Jamie Rogers, co-owner of Pushcart Coffee, announced Sunday that he would close the 221 East Broadway location this Friday after sales dropped off over the past six months. The mini-chain's two other spots in Gramercy and Chelsea are still buzzing, though, and Rogers said he hopes to reopen on the Lower East Side soon and expand to other neighborhoods in the next year or two.

"There is definitely a growth plan for Pushcart Coffee," said Rogers, 31, who left his law career behind to open the East Broadway store three years ago. "The other two [Gramercy and Chelsea stores] have a better layout and are much higher trafficked locations."
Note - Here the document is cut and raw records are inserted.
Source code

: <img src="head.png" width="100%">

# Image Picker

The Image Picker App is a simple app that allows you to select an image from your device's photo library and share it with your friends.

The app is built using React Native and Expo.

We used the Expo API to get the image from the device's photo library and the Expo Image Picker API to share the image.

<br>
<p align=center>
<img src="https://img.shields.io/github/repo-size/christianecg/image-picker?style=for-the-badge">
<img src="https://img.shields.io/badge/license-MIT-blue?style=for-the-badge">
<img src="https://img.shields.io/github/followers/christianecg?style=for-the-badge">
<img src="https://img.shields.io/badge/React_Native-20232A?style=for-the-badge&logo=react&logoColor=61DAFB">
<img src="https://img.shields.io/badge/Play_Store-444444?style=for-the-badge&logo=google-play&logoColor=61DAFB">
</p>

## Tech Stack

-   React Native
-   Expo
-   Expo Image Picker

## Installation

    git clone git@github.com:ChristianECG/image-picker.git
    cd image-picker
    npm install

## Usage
The East Broadway Pushcart, which sells Stumptown coffee and in-house baked goods like the other locations, simply didn't have the foot traffic, according to Rogers. 

"I think that it is just a very quiet area and unfortunately the rental prices are equivalent to the rest of the Lower East Side, but has a fraction of the foot traffic," he said. The 500-square-foot shop costs about $4,000 a month in rent.

Other factors that contributed to the recent drop in sales include the opening of a new Dunkin' Donuts on Grand Street and the new coffee bar at the nearby Doughnut Plant, Rogers said. Other customers simply moved away, he said.

"The one thing we never heard is that we aren't good at what we do," he said.

Rogers, who is also a member of Community Board 3, is looking to secure another Lower East Side location within a year.

He plans to use the model he honed at his Gramercy (362 Second Ave.) and Chelsea (401 W. 25th St.) locations: Both stores are about 1,000 square feet, larger than the original East Broadway spot, and they are in busy locations. He hopes to sell the new stores as franchises, naming TriBeCa, Greenwich Village and the Upper East Side as ideal locations.

"What we are developing is hopefully a model for people who live in their community and can become owners and operators of a coffee shop like this," said Rogers, as opposed to other franchises that owners see as investments.

He briefly listed Pushcart Coffee's East Broadway store as a possible franchise with a business broker, but had no takers.

Rogers said he hopes to see new Puschart locations take root across the city.

"Every [New York] neighborhood is proud of itself," Rogers said, "and part of it is having community space like a coffee shop that they can call their own."